*** Opening of INPUT ***
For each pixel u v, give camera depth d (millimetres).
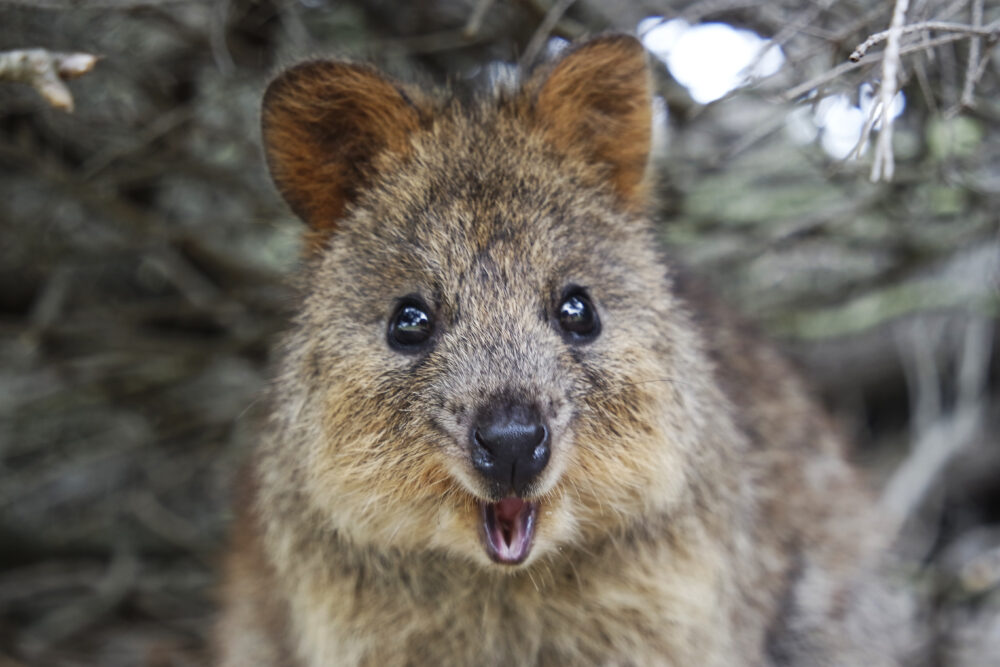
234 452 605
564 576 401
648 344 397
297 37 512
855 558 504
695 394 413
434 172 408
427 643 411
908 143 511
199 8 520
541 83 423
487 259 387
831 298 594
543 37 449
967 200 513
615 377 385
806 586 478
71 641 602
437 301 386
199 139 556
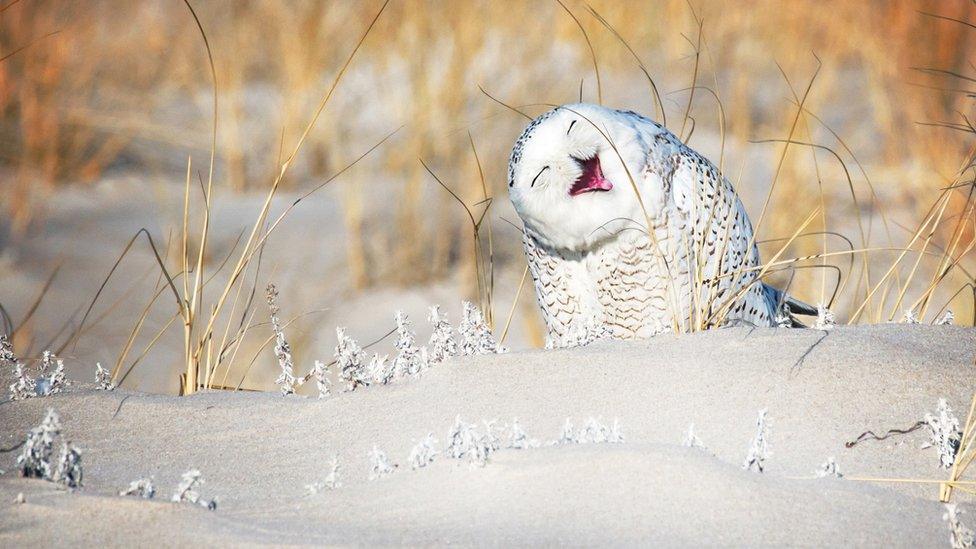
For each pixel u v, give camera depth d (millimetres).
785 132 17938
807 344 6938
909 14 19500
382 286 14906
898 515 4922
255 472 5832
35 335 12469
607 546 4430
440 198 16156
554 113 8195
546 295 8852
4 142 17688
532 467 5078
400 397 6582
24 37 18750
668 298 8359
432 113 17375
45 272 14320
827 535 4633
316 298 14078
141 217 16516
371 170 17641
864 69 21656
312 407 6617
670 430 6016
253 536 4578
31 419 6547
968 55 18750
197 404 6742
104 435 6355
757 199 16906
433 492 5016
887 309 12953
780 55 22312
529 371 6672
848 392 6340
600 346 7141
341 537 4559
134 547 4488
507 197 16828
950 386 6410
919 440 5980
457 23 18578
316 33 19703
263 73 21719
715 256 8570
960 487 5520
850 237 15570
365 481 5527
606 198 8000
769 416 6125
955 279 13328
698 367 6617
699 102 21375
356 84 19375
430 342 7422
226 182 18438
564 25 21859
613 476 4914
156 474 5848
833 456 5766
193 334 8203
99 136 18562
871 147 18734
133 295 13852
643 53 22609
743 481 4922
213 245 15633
*** Close of INPUT ***
*** Opening of INPUT ***
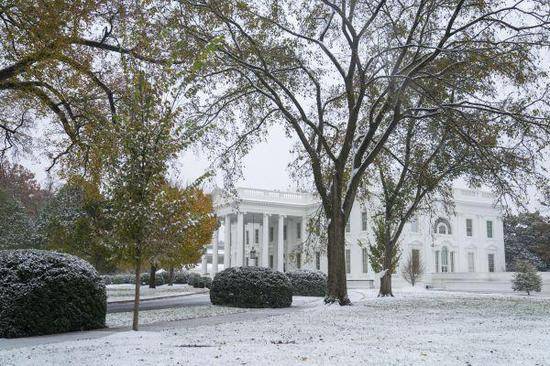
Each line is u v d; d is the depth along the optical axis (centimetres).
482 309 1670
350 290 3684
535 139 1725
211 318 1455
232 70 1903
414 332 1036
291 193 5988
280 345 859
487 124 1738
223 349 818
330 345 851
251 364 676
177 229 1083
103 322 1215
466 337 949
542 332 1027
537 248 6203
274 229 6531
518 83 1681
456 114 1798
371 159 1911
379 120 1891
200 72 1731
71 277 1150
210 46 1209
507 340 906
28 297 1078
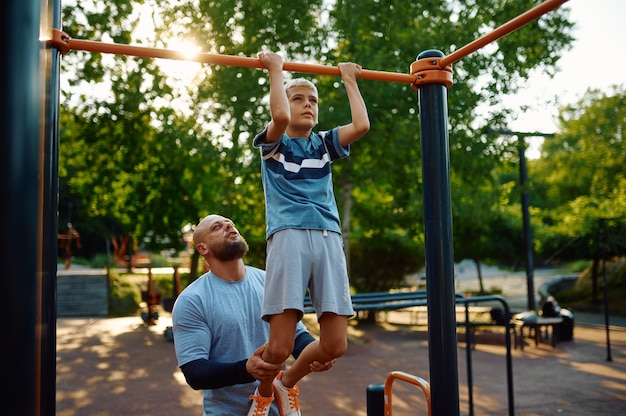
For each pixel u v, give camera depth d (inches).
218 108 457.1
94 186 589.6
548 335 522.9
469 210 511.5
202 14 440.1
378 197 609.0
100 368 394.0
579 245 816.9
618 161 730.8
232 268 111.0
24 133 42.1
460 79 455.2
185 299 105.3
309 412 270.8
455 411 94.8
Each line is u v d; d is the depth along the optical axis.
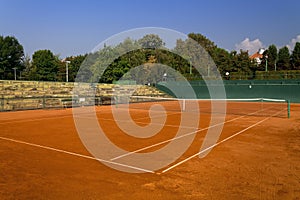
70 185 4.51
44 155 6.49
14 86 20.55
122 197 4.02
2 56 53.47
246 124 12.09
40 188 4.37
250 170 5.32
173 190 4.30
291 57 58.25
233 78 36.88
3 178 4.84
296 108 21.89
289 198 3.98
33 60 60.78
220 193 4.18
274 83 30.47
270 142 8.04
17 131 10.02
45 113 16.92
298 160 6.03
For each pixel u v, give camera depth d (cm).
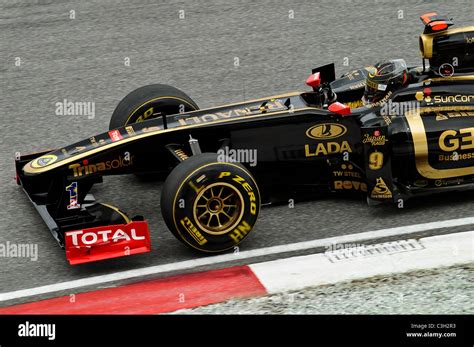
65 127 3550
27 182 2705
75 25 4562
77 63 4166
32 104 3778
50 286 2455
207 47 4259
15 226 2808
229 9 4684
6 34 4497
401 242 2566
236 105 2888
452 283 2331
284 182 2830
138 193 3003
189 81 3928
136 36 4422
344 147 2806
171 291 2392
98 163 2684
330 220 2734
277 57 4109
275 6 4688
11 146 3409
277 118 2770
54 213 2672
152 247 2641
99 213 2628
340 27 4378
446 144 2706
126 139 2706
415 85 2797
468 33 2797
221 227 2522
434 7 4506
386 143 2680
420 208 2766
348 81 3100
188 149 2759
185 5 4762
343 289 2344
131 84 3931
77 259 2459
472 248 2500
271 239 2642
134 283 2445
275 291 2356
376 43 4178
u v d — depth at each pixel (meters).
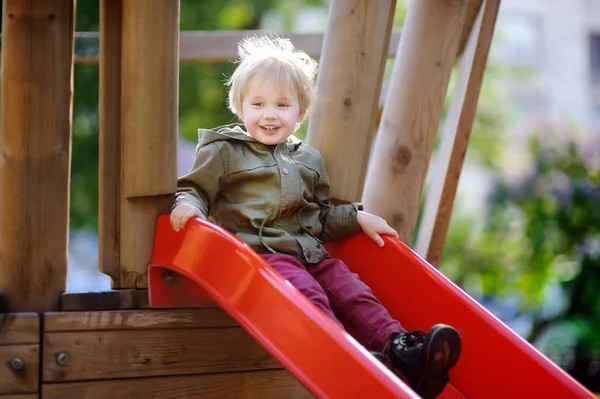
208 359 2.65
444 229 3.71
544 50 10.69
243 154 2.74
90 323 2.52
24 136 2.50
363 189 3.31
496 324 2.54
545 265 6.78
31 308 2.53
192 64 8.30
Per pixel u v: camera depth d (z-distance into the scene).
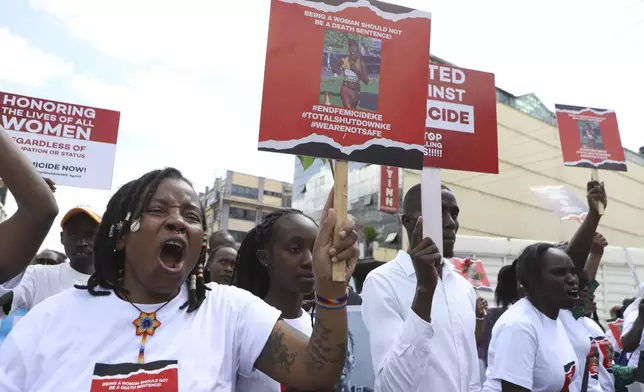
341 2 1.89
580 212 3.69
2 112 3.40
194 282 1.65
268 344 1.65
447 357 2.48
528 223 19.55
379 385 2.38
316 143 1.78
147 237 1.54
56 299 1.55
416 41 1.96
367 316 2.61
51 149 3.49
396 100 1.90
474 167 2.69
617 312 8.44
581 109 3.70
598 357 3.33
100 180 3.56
*** Close of INPUT ***
*** Opening of INPUT ***
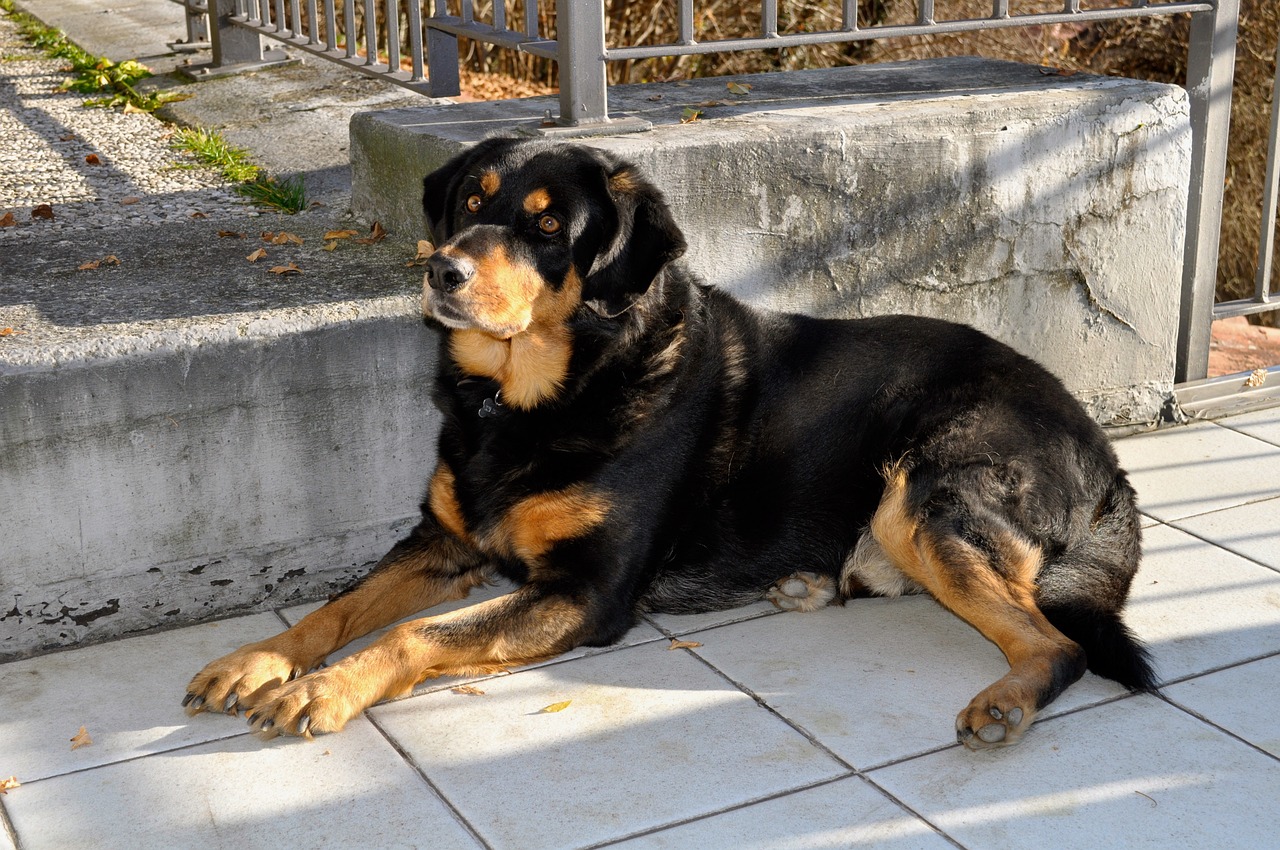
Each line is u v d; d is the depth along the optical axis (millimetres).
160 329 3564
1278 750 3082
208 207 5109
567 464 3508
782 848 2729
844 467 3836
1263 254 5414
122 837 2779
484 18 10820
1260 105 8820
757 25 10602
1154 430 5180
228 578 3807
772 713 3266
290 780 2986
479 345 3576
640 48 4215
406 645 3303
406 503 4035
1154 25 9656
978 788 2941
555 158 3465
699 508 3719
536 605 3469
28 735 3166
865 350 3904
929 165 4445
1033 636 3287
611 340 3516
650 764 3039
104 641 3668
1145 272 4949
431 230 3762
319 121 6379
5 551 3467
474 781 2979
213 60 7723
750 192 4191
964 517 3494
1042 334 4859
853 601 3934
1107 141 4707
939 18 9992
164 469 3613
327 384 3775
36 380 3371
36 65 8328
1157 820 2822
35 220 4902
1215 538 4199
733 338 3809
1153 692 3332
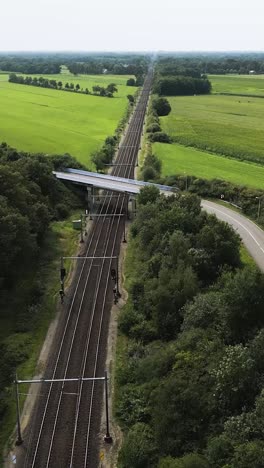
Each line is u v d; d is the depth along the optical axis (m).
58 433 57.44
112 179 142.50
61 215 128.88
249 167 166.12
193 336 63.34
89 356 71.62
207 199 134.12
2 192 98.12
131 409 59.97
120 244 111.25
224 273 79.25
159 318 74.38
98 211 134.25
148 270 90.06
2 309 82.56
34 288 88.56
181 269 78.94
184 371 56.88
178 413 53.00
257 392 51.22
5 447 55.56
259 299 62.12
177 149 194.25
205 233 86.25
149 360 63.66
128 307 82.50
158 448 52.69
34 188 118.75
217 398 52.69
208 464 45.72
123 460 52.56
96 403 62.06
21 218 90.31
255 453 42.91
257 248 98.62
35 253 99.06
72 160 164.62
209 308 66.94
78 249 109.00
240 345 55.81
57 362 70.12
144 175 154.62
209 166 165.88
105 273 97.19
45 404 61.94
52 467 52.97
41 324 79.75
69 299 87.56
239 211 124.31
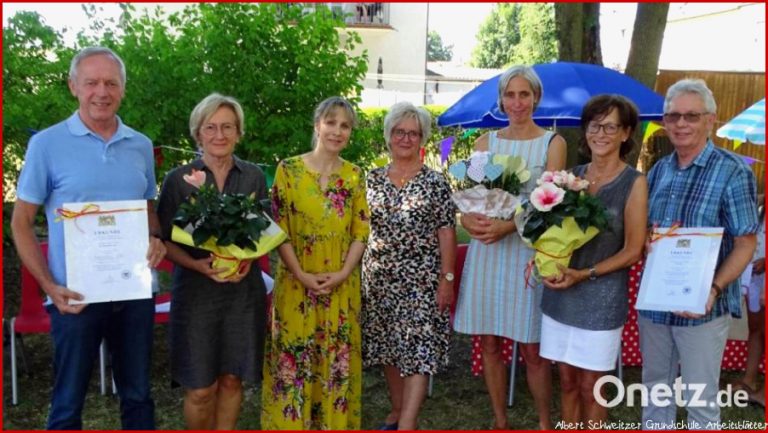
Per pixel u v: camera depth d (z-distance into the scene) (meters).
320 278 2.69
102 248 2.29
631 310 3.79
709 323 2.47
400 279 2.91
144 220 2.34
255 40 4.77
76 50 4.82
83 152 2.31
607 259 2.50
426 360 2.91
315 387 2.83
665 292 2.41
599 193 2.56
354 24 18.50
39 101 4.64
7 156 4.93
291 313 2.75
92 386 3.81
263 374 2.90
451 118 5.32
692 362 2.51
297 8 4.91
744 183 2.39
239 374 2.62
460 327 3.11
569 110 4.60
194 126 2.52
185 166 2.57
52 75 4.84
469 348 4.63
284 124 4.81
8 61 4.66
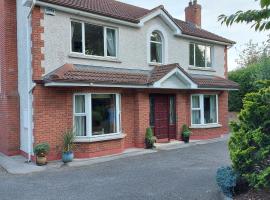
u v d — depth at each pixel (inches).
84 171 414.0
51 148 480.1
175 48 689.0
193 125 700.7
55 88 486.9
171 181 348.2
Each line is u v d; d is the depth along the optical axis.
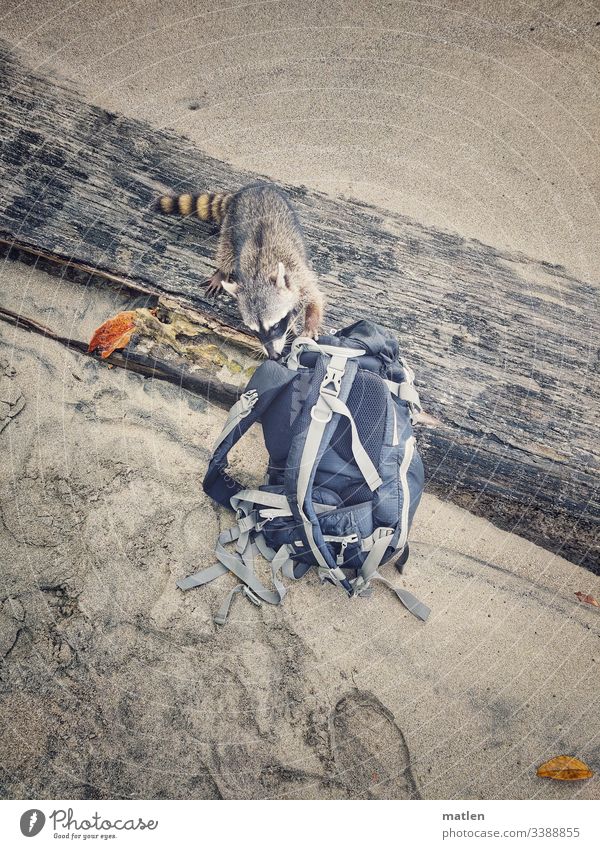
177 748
*** Close of INPUT ***
EXERCISE GOAL: Every line that contains the string "optical" should be copied from the records.

RESPONSE TO THIS EXERCISE:
Each line is u v d; d is the depth along the optical axis (centimetres).
Each line is u v d; d is the depth along the optical axis.
Each line is u v d; d is the depth along the optical axis (millimetres).
Each line is u v d; d is the depth along the optical axis (m).
Each line is u v d; d is the depth along the optical axis.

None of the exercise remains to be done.